Today is Prof. Richard Ernst’s birthday!

Prof. Ernst developed the Fourier Transform – all we need to do is type ‘efp’ or ‘wft’ and in less than a second – voila, there’s a beautiful NMR spectrum.  He also developed the 2D NMR – COSY and beyond.  I miss catching his presentation of the Laukien Prize at the annual Experimental NMR Conference.

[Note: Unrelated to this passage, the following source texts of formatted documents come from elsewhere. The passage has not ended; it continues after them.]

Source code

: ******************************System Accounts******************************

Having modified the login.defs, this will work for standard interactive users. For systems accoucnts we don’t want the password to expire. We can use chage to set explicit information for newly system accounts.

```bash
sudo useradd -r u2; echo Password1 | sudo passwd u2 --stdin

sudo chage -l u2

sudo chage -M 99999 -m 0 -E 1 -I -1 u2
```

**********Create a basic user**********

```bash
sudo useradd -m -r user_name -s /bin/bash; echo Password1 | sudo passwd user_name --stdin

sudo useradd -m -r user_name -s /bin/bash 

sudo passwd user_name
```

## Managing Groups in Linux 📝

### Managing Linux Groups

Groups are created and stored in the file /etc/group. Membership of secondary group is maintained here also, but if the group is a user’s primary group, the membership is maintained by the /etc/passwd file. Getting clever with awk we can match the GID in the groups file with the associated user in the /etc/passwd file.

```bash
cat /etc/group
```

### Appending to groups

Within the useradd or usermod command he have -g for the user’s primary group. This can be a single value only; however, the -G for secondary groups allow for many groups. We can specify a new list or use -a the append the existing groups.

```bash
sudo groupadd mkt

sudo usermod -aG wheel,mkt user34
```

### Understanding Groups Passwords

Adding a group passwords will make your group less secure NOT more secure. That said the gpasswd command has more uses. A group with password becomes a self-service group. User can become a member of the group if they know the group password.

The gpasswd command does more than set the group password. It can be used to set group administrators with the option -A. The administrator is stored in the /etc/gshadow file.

https://physicstoday.scitation.org/do/10.1063/PT.6.6.20180814a/full/

“Born on 14 August 1933 in Winterthur, Switzerland, Richard Ernst is a Nobel Prize–winning physical chemist… His doctoral thesis centered on the newly developing field of high-resolution nuclear magnetic resonance (NMR). The following year he left Switzerland for the US to become a research scientist at Varian Associates in Palo Alto, California. There, he and a colleague worked to improve the sensitivity of NMR spectroscopy and developed Fourier transform NMR….In the 1970s he developed two-dimensional NMR techniques to study large molecules. He also expanded the application of NMR spectroscopy as a valuable tool in a number of fields besides chemistry, including physics, biology, and medicine. His work would lead to the development of magnetic resonance imaging, a noninvasive diagnostic imaging technology essential to medical professionals.”